Historical Setting: 610 C.E., Vosges Mountains
Histories are told in statues and epitaphs carved in stone to be handed on from generation to generation purposed with tethering the noble-born to their ancestors. The generations are designated heirs to nobility or even royalty according to these markers. And yet, without heirs the eternal line of title is broken. In that way maintaining a lineage protects the separation of the classes that keeps us common.
But what if, simple romantic love would break the lineage and produce no heir? I see monks and nuns and ascetic desert mothers or fathers with passion for the spiritual who break the lineage with every life of them, and yet humankind continues on. After all, all the varieties of love aren’t limited to the threads that bind us to particular ancestors; and without names carved in stone each person is simply part of the whole fabric of people. We are all the poorest of us, and we are all the kings. I can say that easily as a commoner.
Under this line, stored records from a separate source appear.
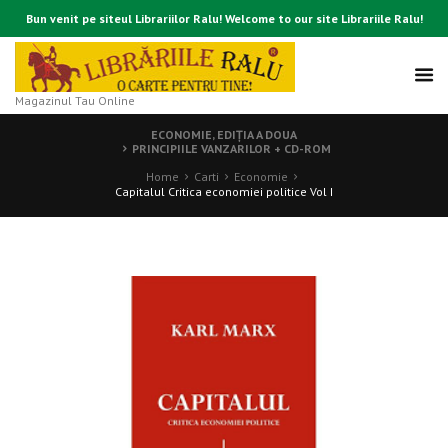
Bun venit pe siteul Librariilor Ralu! Welcome to our site Librariile Ralu!
Magazinul Tau Online
ECONOMIE, EDIȚIA A DOUA
PRINCIPIILE VANZARILOR + CD-ROM
Home
Carti
Economie
Capitalul Critica economiei politice Vol I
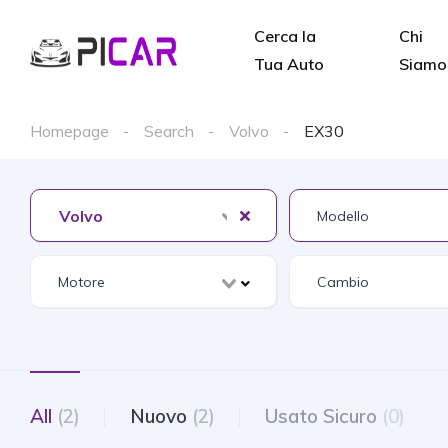
Cerca la
Chi
Tua Auto
Siamo
Homepage
Search
Volvo
EX30
Volvo
All
(2)
Nuovo
(2)
Usato Sicuro
(0)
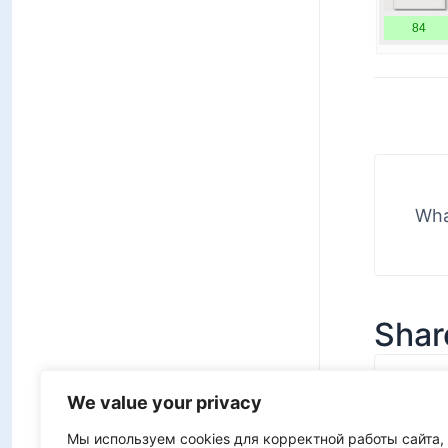
84
Wha
Share
We value your privacy
Мы используем cookies для корректной работы сайта,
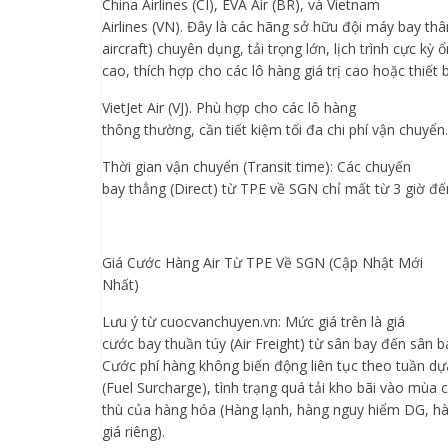
China Airlines (CI), EVA Air (BR), và Vietnam
Airlines (VN). Đây là các hãng sở hữu đội máy bay th
aircraft) chuyên dụng, tải trọng lớn, lịch trình cực kỳ
cao, thích hợp cho các lô hàng giá trị cao hoặc thiết 
VietJet Air (VJ). Phù hợp cho các lô hàng
thông thường, cần tiết kiệm tối đa chi phí vận chuyển.
Thời gian vận chuyển (Transit time): Các chuyến
bay thẳng (Direct) từ TPE về SGN chỉ mất từ 3 giờ đến
Giá Cước Hàng Air Từ TPE Về SGN (Cập Nhật Mới
Nhất)
Lưu ý từ cuocvanchuyen.vn: Mức giá trên là giá
cước bay thuần túy (Air Freight) từ sân bay đến sân bay
Cước phí hàng không biến động liên tục theo tuần dựa
(Fuel Surcharge), tình trạng quá tải kho bãi vào mùa 
thù của hàng hóa (Hàng lạnh, hàng nguy hiểm DG, hà
giá riêng).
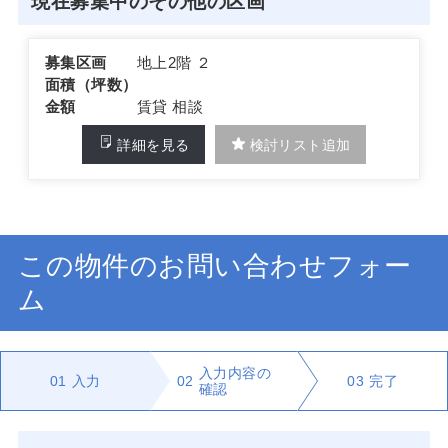
現在募集中のその他の区画
募集区画
地上2階 ２
面積（坪数）
金額
賃貸 相談
詳細を見る
検討リスト追加
この物件のお問い合わせフォー
ム
入力内容の
01
入力
02
03
完了
確認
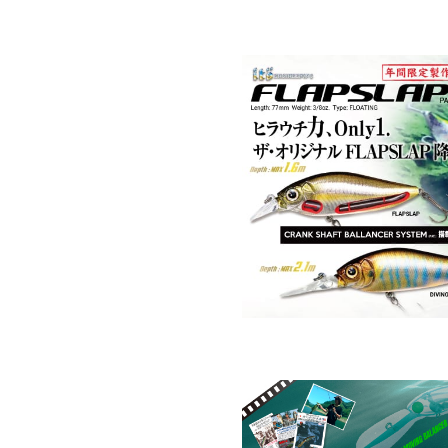
PREMIUM
［ オンライン限定 ］
2026
NEW PRODUCTS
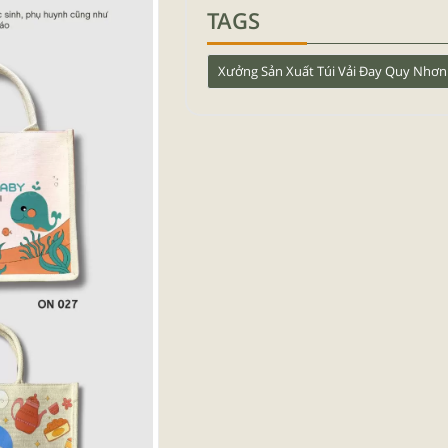
TAGS
Xưởng Sản Xuất Túi Vải Đay Quy Nhơn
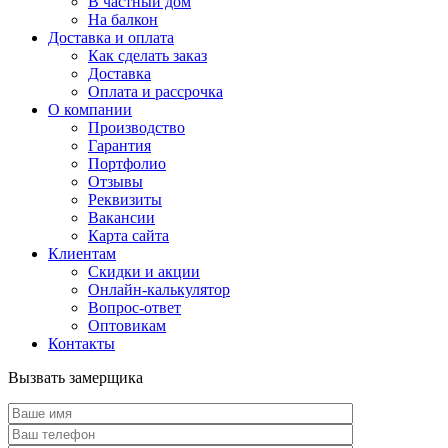
В частный дом
На балкон
Доставка и оплата
Как сделать заказ
Доставка
Оплата и рассрочка
О компании
Производство
Гарантия
Портфолио
Отзывы
Реквизиты
Вакансии
Карта сайта
Клиентам
Скидки и акции
Онлайн-калькулятор
Вопрос-ответ
Оптовикам
Контакты
Вызвать замерщика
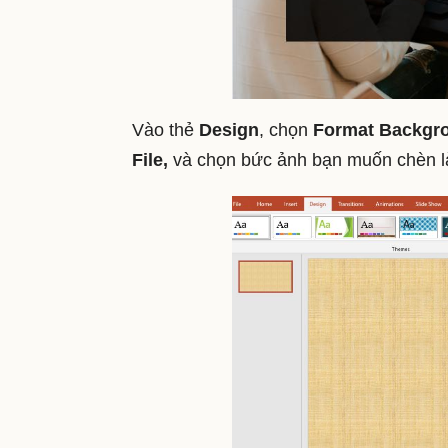
Vào thẻ
Design
, chọn
Format Backgr
File,
và chọn bức ảnh bạn muốn chèn 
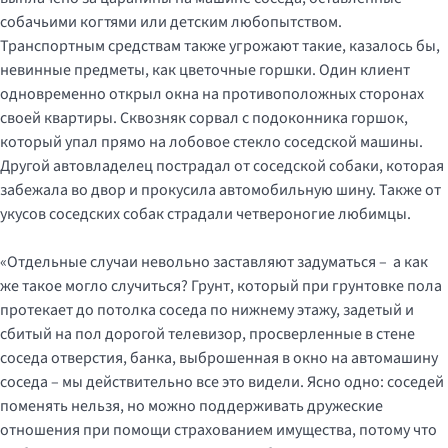
собачьими когтями или детским любопытством.
Транспортным средствам также угрожают такие, казалось бы,
невинные предметы, как цветочные горшки. Один клиент
одновременно открыл окна на противоположных сторонах
своей квартиры. Сквозняк сорвал с подоконника горшок,
который упал прямо на лобовое стекло соседской машины.
Другой автовладелец пострадал от соседской собаки, которая
забежала во двор и прокусила автомобильную шину. Также от
укусов соседских собак страдали четвероногие любимцы.
«Отдельные случаи невольно заставляют задуматься – а как
же такое могло случиться? Грунт, который при грунтовке пола
протекает до потолка соседа по нижнему этажу, задетый и
сбитый на пол дорогой телевизор, просверленные в стене
соседа отверстия, банка, выброшенная в окно на автомашину
соседа – мы действительно все это видели. Ясно одно: соседей
поменять нельзя, но можно поддерживать дружеские
отношения при помощи страхованием имущества, потому что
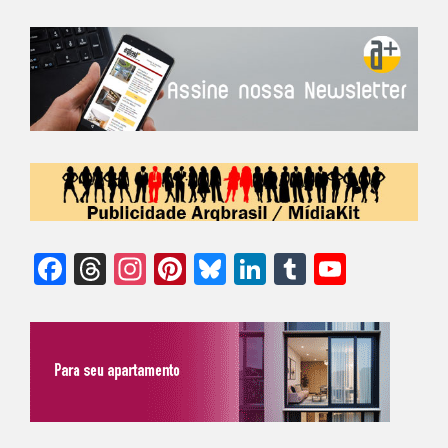
Facebook
Threads
Instagram
Pinterest
Bluesky
LinkedIn
Tumblr
YouTu
Chann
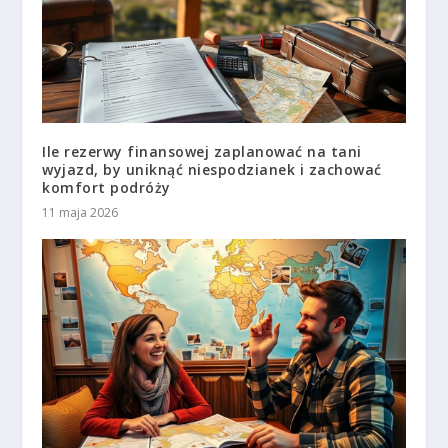
Ile rezerwy finansowej zaplanować na tani
wyjazd, by uniknąć niespodzianek i zachować
komfort podróży
11 maja 2026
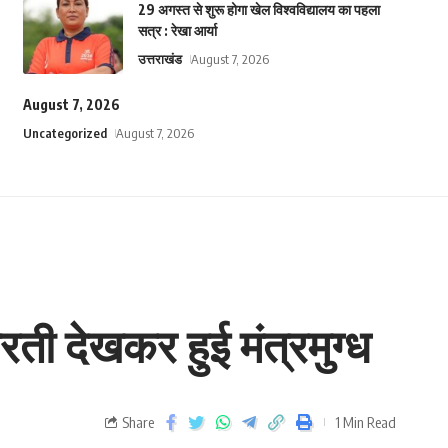
29 अगस्त से शुरू होगा खेल विश्वविद्यालय का पहला
सत्र : रेखा आर्या
उत्तराखंड
August 7, 2026
August 7, 2026
Uncategorized
August 7, 2026
ी देखकर हुई मंत्रमुग्ध
Share
1 Min Read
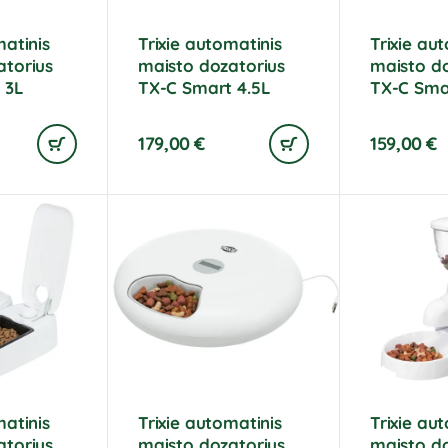
matinis
Trixie automatinis
Trixie au
atorius
maisto dozatorius
maisto do
 3L
TX-C Smart 4.5L
TX-C Sma
179,00
€
159,00
€
matinis
Trixie automatinis
Trixie au
atorius
maisto dozatorius
maisto do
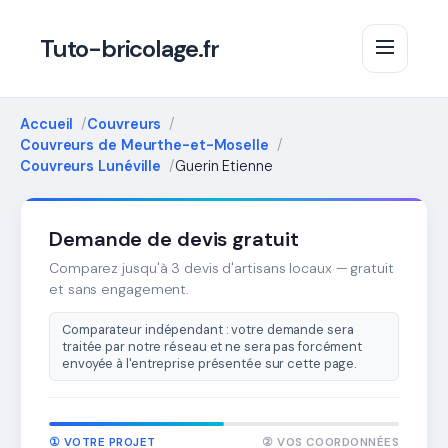
Tuto-bricolage.fr
Accueil
Couvreurs
Couvreurs de Meurthe-et-Moselle
Couvreurs Lunéville
Guerin Etienne
Demande de devis gratuit
Comparez jusqu'à 3 devis d'artisans locaux — gratuit
et sans engagement.
Comparateur indépendant : votre demande sera
traitée par notre réseau et ne sera pas forcément
envoyée à l'entreprise présentée sur cette page.
① VOTRE PROJET
② VOS COORDONNÉES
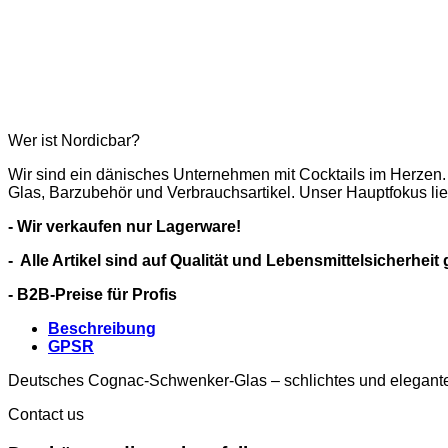
Wer ist Nordicbar?
Wir sind ein dänisches Unternehmen mit Cocktails im Herzen.
Glas, Barzubehör und Verbrauchsartikel. Unser Hauptfokus li
- Wir verkaufen nur Lagerware!
- Alle Artikel sind auf Qualität und Lebensmittelsicherheit 
- B2B-Preise für Profis
Beschreibung
GPSR
Deutsches Cognac-Schwenker-Glas – schlichtes und elegante
Contact us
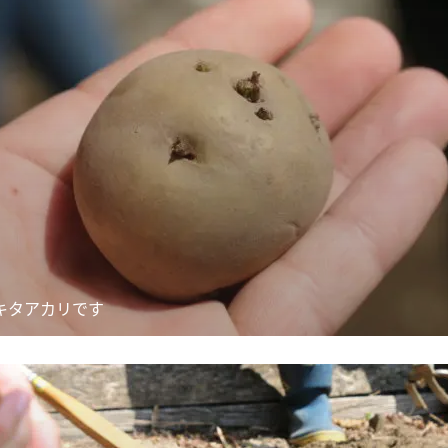
キタアカリです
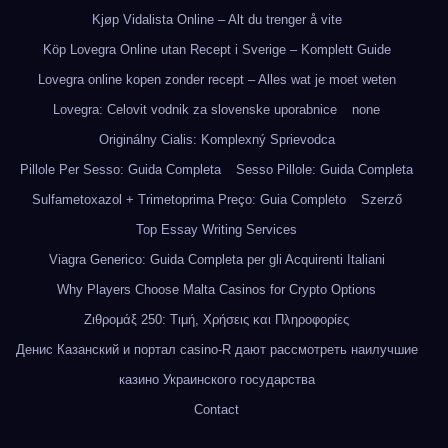
Kjøp Vidalista Online – Alt du trenger å vite
Köp Lovegra Online utan Recept i Sverige – Komplett Guide
Lovegra online kopen zonder recept – Alles wat je moet weten
Lovegra: Celovit vodnik za slovenske uporabnice
none
Originálny Cialis: Komplexný Sprievodca
Pillole Per Sesso: Guida Completa
Sesso Pillole: Guida Completa
Sulfametoxazol + Trimetoprima Preço: Guia Completo
Szerző
Top Essay Writing Services
Viagra Generico: Guida Completa per gli Acquirenti Italiani
Why Players Choose Malta Casinos for Crypto Options
Ζιθρομάξ 250: Τιμή, Χρήσεις και Πληροφορίες
Денис Казанский и портал casino-R дают рассмотреть наилучшие
казино Украинского государства
Contact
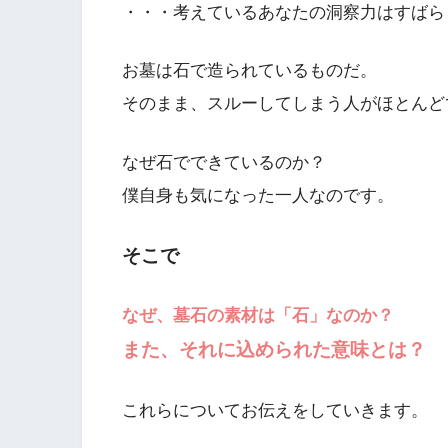
・・・考えているあなたの洞察力はすばら
お墓は石で造られているものだ。
そのまま、スルーしてしまう人がほとんど
なぜ石でできているのか？
僕自身も気になった一人なのです。
そこで
なぜ、墓石の素材は「石」なのか？
また、それに込められた意味とは？
これらについてお伝えをしていきます。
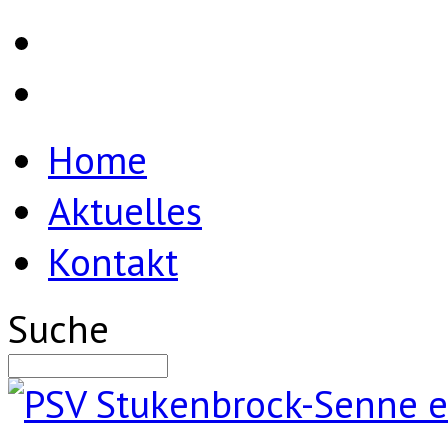
Home
Aktuelles
Kontakt
Suche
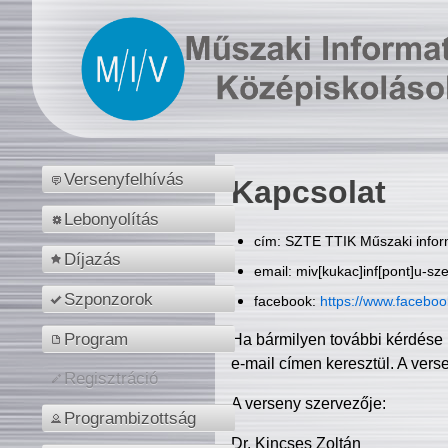
Versenyfelhívás
Kapcsolat
Lebonyolítás
cím: SZTE TTIK Műszaki inform
Díjazás
email: miv[kukac]inf[pont]u-sz
Szponzorok
facebook:
https://www.facebo
Program
Ha bármilyen további kérdése 
e-mail címen keresztül. A vers
Regisztráció
A verseny szervezője:
Programbizottság
Dr. Kincses Zoltán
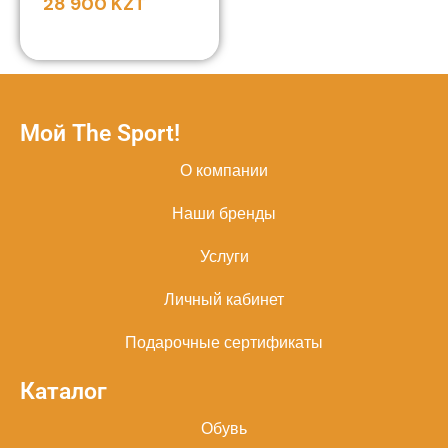
28 900
KZT
Мой The Sport!
О компании
Наши бренды
Услуги
Личный кабинет
Подарочные сертификаты
Каталог
Обувь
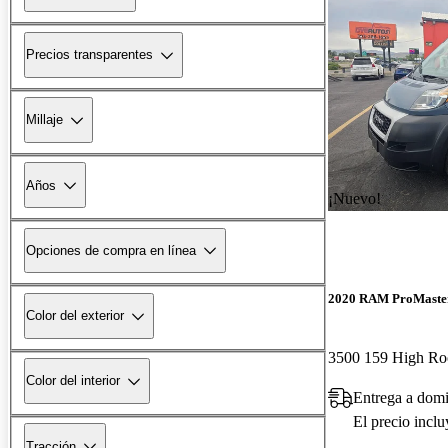
Precios transparentes
Millaje
Años
¡Nuevo!
Opciones de compra en línea
2020 RAM ProMaste
Color del exterior
Color del interior
Entrega a dom
El precio incl
Tracción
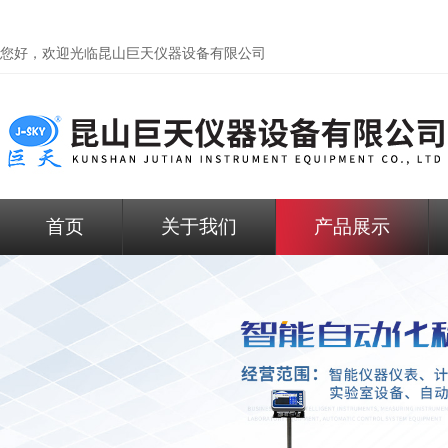
您好，欢迎光临昆山巨天仪器设备有限公司
首页
关于我们
产品展示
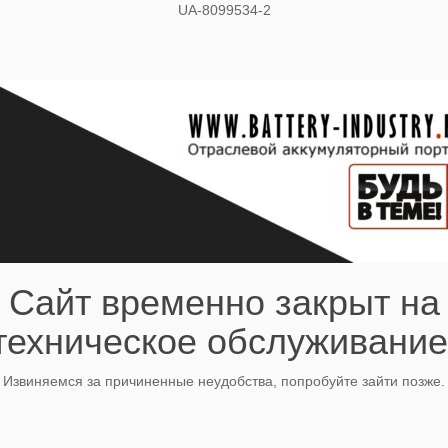
UA-8099534-2
Сайт временно закрыт на
техническое обслуживание
Извиняемся за причиненные неудобства, попробуйте зайти позже.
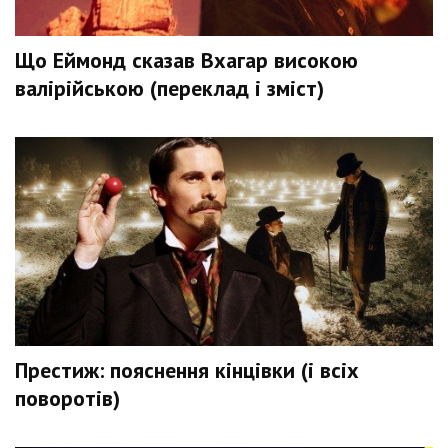
Що Еймонд сказав Вхагар високою
валірійською (переклад і зміст)
Престиж: пояснення кінцівки (і всіх
поворотів)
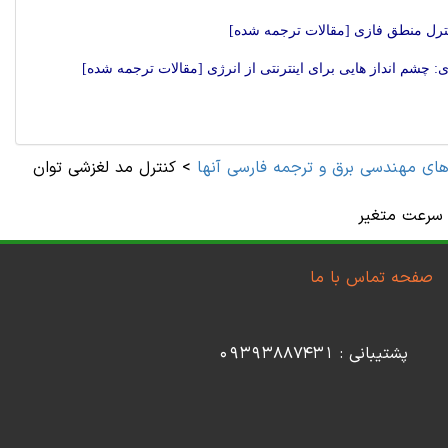
نترل منطق فازی [مقالات ترجمه شده]
: چشم انداز هایی برای اینترنتی از انرژی [مقالات ترجمه شده]
های مهندسی برق و ترجمه فارسی آنها
>
کنترل مد لغزشی توان
 سرعت متغیر
صفحه تماس با ما
پشتیبانی : 09393887431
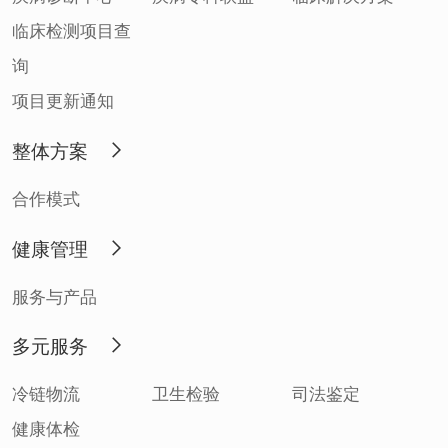
临床检测项目查
询
项目更新通知
整体方案
合作模式
健康管理
服务与产品
多元服务
冷链物流
卫生检验
司法鉴定
健康体检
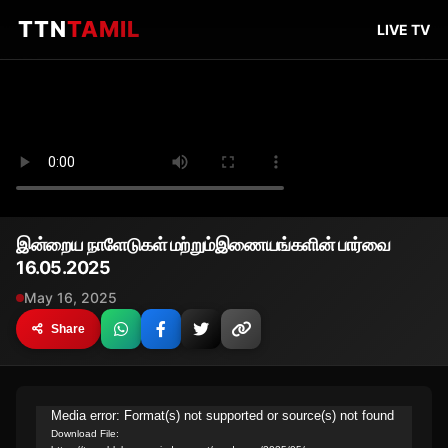
TTN
TAMIL
LIVE TV
இன்றைய நாளேடுகள் மற்றும்இணையங்களின் பார்வை
16.05.2025
May 16, 2025
Share
Video
Media error: Format(s) not supported or source(s) not found
Download File:
Player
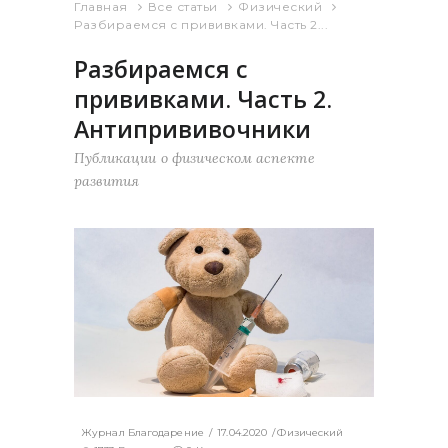
Главная
Все статьи
Физический
Разбираемся с прививками. Часть 2...
Разбираемся с
прививками. Часть 2.
Антипрививочники
Публикации о физическом аспекте
развития
Журнал Благодарение
17.04.2020
Физический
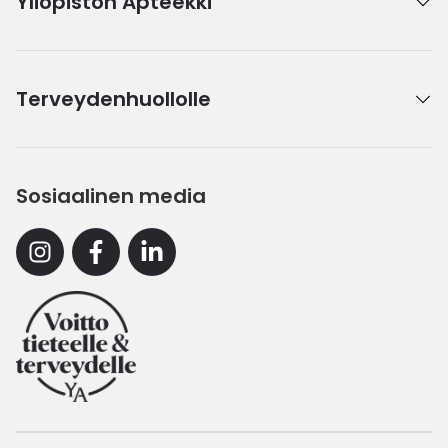
Yliopiston Apteekki
Terveydenhuollolle
Sosiaalinen media
Instagram
Facebook
Linkedin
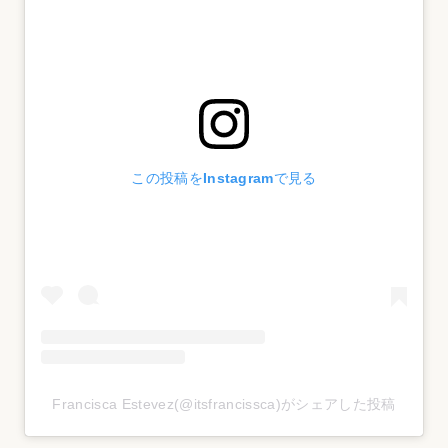
この投稿をInstagramで見る
Francisca Estevez(@itsfrancissca)がシェアした投稿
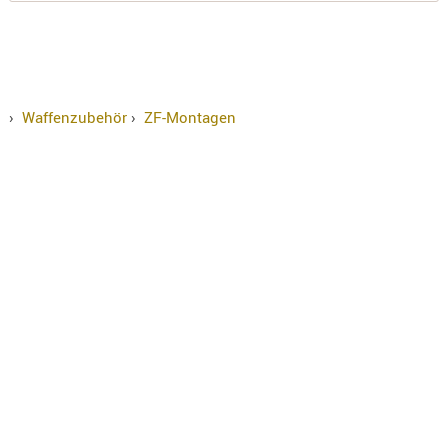
›
Waffenzubehör
›
ZF-Montagen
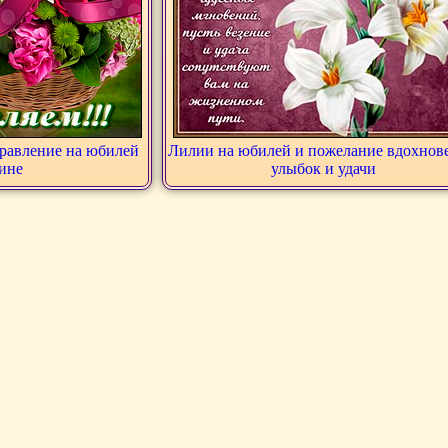
дравление на юбилей
Лилии на юбилей и пожелание вдохнов
ине
улыбок и удачи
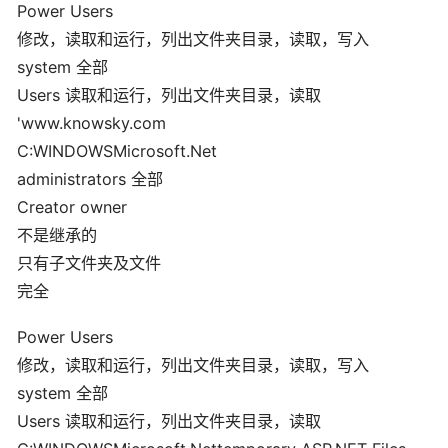
Power Users
修改，读取和运行，列出文件夹目录，读取，写入
system 全部
Users 读取和运行，列出文件夹目录，读取
'www.knowsky.com
C:WINDOWSMicrosoft.Net
administrators 全部
Creator owner
不是继承的
只有子文件夹及文件
完全
Power Users
修改，读取和运行，列出文件夹目录，读取，写入
system 全部
Users 读取和运行，列出文件夹目录，读取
But for those born noble it is not a convenient thing to acknowledge. And maybe I don’t understand it at all. Maybe it takes a special self-identity when our spiritual natures all just mesh together into one big humanity, unsorted, and unmarked.
So here this ivory-fingered fellow, Gaillard, is a guest in this house where we slaughter our own chickens for food and butcher our lambs for feasting. It is our own hands that milk the goats and turn the cheese. And when we call for servants, they are us. Now our commonness requires Gaillard’s choice to either sever his obligation to his birth family, or cut his bond with Greg. We all know in our minds that mere fragments of relationships won’t survive. And a broken heart dies slowly in love’s own time.
Greg and Gaillard return from their walk together and without speaking, they prepare their horses to leave. Ana offers to send them off with a bit of food and she prepares a bird in a traveling cage so they can send us word. They choose not to take a bird or the food. They don’t tell us where they are going or what they’ve decided to do. I imagine they are going to Metz where Greg will stay alone in a castle chamber until his lover comes calling.
Now, even while the day is still fresh with morning, a bird comes from Luxeuil with a message. “Abbot taken, Papa needed.”